Leon Trotsky, in his History of the Russian Revolution, recorded for all time the description of that historic May Day:
“... All the cities of Russia were drowned in meetings and demonstrations. Not only the industrial enterprises, but the state, city and rural public institutions were closed. In Moghilev, the headquarters of the General Staff, the Cavaliers of St. George marched at the head of the procession. The members of the staff – unremoved czarist generals – marched under May 1 banners. The holiday of proletarian anti-militarism blended with revolution-tinted manifestations of patriotism.
“In both capitals and in the industrial centers the workers dominated the celebration, and amid them the strong nuclei of Bolshevism stood out distinctly with banners, placards, speeches and shouts. Across the immense facade of the Mariinsky Palace, the refuge of the Provisional Government, was stretched a bold red streamer with the words: ‘Long Live The Third International.’ The authorities, not rid of their administrative shyness, could not make up their minds to remove this disagreeable and alarming streamer. Everybody, it seemed, was celebrating. So far as it could the army at the front celebrated. News came of meetings, speeches, banners and revolutionary songs in the trenches, and there were responses from the German side.”
The Russian May Day celebration in 1918 included no Czarist generals or capitalist politicians. It was the greatest May Day of all – the first May Day to be observed in a workers’ state, the Soviet Union. The titanic revolution it celebrated had ended the war for the Russian workers and peasants and speeded the end of the entire world war. The capitalist leaders in every land, frightened at the prospect of spreading revolution, patched up their armistice. And the German masses, remembering the slogan of Karl Liebknecht, overthrew the German monarchy and made a heroic but unsuccessful attempt to establish workers’ power.
Not merely in Europe, but in America the spirit of May Day survived the impact of the war. May Day 1917 was marked by tremendous anti-war demonstrations and bitter battles with the police and “patriotic” bosses’ gangs.
The government then prohibited May Day demonstrations in 1918, aided in its attempts to suppress all expression of working-class internationalism by the reformist socialist and labor leaders who supported the war.

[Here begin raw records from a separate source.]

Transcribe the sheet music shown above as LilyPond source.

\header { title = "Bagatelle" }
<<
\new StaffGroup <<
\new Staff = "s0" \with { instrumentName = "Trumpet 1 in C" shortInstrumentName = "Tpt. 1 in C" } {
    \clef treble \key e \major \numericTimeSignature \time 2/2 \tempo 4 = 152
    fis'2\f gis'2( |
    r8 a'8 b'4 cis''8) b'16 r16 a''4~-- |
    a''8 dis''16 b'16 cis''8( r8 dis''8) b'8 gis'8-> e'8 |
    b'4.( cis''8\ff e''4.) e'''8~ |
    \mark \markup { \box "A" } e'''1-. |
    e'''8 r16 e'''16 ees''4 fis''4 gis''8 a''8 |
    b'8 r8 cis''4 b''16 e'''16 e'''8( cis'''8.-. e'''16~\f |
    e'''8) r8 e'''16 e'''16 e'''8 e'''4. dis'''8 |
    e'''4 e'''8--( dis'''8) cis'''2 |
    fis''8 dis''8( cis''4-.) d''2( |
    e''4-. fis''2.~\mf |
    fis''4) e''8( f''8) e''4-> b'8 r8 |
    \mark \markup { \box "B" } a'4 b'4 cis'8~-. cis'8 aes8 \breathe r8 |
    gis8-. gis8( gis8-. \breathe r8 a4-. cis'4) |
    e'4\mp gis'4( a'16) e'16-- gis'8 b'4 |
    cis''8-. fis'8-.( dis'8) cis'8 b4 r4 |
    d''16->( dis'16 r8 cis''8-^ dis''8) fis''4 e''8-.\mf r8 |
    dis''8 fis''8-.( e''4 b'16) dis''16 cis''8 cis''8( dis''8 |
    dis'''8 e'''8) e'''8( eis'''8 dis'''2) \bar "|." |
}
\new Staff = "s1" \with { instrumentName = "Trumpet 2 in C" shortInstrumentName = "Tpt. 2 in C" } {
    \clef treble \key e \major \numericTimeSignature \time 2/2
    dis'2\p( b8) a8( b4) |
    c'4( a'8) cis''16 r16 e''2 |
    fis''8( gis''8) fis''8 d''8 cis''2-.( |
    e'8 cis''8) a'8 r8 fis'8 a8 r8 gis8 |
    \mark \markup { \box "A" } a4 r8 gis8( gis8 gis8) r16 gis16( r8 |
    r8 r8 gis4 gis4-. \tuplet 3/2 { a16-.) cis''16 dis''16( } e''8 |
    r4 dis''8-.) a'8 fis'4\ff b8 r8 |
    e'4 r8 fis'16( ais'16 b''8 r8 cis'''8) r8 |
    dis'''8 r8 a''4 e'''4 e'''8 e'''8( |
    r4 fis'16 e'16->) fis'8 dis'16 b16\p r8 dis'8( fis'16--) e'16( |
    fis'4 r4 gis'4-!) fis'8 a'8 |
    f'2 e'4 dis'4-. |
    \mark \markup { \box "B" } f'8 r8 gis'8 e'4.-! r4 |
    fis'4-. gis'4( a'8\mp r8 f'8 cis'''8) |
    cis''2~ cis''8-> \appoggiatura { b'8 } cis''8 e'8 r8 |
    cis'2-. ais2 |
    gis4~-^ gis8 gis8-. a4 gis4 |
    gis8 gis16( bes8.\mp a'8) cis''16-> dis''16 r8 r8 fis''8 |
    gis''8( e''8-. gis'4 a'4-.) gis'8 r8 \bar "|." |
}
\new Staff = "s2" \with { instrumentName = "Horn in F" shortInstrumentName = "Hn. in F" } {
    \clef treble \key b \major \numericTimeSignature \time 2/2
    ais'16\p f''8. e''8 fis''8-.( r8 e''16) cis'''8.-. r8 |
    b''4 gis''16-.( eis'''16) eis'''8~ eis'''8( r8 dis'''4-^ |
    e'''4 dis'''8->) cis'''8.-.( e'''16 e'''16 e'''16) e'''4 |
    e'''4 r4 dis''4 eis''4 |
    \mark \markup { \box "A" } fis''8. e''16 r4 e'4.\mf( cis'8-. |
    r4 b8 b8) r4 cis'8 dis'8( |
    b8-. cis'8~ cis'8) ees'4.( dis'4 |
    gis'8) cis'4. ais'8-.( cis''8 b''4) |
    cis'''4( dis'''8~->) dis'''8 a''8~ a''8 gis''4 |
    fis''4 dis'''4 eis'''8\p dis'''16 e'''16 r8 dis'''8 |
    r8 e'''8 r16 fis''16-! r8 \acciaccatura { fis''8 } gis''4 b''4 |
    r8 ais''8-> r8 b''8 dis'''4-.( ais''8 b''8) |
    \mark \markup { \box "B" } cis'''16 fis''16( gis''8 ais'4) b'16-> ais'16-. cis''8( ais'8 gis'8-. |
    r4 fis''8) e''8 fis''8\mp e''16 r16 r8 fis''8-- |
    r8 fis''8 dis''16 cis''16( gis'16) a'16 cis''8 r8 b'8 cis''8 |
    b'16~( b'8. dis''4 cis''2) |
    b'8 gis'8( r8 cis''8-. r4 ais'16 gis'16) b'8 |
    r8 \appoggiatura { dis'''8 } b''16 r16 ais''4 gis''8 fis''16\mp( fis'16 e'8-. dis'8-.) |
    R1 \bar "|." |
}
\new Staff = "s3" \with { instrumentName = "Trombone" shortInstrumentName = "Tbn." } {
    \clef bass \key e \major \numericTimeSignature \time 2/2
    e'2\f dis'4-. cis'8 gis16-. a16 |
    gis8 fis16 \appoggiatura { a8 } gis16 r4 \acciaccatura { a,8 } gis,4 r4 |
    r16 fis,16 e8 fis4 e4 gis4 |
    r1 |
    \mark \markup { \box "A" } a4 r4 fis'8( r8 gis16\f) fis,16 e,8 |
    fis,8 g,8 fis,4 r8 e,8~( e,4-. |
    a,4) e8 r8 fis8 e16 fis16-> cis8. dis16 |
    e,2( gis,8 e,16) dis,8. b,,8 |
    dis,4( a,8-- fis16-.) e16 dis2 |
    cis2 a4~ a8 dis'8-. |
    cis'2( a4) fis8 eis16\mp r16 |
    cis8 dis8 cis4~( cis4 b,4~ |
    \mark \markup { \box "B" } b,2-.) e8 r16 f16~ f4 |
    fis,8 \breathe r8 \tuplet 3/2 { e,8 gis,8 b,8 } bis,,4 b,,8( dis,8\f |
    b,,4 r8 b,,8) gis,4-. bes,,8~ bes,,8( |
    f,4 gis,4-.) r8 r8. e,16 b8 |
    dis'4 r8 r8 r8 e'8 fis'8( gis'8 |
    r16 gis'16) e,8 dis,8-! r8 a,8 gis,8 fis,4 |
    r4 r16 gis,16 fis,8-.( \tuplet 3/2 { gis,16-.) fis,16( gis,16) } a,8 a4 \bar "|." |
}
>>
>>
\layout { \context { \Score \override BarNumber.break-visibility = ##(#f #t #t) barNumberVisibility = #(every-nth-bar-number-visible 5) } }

But once more, in 1919, the workers stormed the streets of he American cities in one of the largest and most militant May Day demonstrations ever held in this country,
As the revolutionary spirit and character of May Day, its flame of proletarian internationalism, burned on through the darkest lays of the last war, so it will continue to burn today. This May Day may be observed in deepest secrecy in the fascist hell-holes of Europe. In the bourgeois democracies it may be perverted by he Social Democrats and Stalinists into a mere jingo rally for “national unity” with capitalist reaction. But the spirit of May Day that lived on through the last war, that broke through the ramparts of imperialism and gave birth to the Soviet Union, will yet triumph. The end of this war is certain to witness a May Day such as the world has never known – marking the victory of the struggle for world socialism.